CRoaring
CRoaring copied to clipboard
Exposing the roaring64_iterator_t struct in the roaring64 header
I wanted to see if there's any chance of moving the roaring64_iterator_s definition from roaring64.c to the header. My reasoning for this is that the original roaring.h had everything exposed which allowed for referencing/dereferencing certain values. I was trying to update some code to allow for similar functionality with the option of using either 32 or 64bits and everything was available except this.
@nardyy01 could you expand on your use-case? Keeping the definition hidden allows for future changes to the struct without breaking users, so this change would need to have appropriate motivation.
Would having it in the header here be much different from roaring.h (with warning comments of only accessing value)? I am modifying company code, so I need to use the submodule for proper access to the bitmaps.
As far as use-case, we handle large datasets that are often compressed and stored in multi-dimensional containers. In most areas we are passing around references while processing the data in chunks to keep up the performance -- maintaining access to the reference allows for quick access and reduced calls overall.
Would having it in the header here be much different from roaring.h (with warning comments of only accessing value)?
Can you be specific? There is no roaring_iterator_t or roaring_iterator_s, right?
As far as use-case, we handle large datasets that are often compressed and stored in multi-dimensional containers. In most areas we are passing around references while processing the data in chunks to keep up the performance -- maintaining access to the reference allows for quick access and reduced calls overall.
So what you want to do it capture the iterator by value rather than as a pointer?
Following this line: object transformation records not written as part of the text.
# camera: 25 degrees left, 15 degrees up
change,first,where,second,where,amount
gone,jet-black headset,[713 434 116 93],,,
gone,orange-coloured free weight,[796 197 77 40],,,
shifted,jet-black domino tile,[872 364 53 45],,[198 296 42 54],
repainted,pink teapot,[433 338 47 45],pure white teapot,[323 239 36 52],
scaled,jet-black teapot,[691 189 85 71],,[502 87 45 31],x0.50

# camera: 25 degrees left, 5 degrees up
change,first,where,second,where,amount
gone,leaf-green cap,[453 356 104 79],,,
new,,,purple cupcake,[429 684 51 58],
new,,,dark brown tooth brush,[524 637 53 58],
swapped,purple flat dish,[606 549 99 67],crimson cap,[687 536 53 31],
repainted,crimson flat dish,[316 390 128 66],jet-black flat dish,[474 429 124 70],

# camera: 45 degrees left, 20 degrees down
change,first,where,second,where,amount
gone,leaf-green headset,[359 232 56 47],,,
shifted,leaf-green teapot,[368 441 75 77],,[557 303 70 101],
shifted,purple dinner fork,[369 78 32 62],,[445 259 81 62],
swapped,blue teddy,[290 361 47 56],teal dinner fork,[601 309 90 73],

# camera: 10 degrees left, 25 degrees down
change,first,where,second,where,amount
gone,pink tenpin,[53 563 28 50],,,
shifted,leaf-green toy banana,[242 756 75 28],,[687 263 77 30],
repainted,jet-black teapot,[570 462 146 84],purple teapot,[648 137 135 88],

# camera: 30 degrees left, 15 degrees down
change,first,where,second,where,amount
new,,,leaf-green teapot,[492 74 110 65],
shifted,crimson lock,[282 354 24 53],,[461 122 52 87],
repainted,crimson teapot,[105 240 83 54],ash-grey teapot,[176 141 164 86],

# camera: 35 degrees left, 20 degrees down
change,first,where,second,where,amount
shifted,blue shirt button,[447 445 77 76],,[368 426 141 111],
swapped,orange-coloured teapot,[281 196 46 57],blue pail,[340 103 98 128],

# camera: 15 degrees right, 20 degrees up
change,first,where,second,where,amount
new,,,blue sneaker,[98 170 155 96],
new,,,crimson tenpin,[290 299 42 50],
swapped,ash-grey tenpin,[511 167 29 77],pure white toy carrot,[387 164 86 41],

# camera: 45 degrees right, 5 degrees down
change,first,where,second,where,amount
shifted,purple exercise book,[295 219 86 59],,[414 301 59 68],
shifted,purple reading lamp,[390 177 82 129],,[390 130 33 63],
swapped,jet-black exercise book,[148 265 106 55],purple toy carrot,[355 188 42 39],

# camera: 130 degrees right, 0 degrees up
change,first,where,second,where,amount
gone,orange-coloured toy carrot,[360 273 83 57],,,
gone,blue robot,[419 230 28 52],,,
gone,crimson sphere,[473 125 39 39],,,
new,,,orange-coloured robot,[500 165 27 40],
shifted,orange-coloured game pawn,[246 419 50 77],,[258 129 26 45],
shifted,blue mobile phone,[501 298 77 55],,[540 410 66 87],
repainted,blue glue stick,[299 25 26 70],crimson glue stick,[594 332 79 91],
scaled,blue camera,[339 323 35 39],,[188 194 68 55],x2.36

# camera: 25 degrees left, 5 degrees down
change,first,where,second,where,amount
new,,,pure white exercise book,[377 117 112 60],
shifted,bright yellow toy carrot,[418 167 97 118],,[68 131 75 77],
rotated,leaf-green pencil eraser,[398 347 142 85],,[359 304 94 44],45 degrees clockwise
This is what it looks like in roaring.h currently -- but for 64 bits the definition is in roaring64.c
Obviously, if you modify the underlying bitmap, the iterator
becomes invalid. So don't.
*/
/**
* A struct used to keep iterator state. Users should only access
* `current_value` and `has_value`, the rest of the type should be treated as
* opaque.
*/
typedef struct roaring_uint32_iterator_s {
const roaring_bitmap_t *parent; // Owner
const ROARING_CONTAINER_T *container; // Current container
uint8_t typecode; // Typecode of current container
int32_t container_index; // Current container index
uint32_t highbits; // High 16 bits of the current value
roaring_container_iterator_t container_it;
uint32_t current_value;
bool has_value;
} roaring_uint32_iterator_t;
Its not really capturing the value I suppose, since it could be modified if not called with const-- its more just getting direct access to it by returning a reference or pointer to the address ( uint_32& or uint32_t*) of an instance of current_value which could be stored and accessed freely
@nardyy01 Thanks. This is much clearer.
@SLieve What do you think? I submit to you that we are probably unlikely to change this struct in the future.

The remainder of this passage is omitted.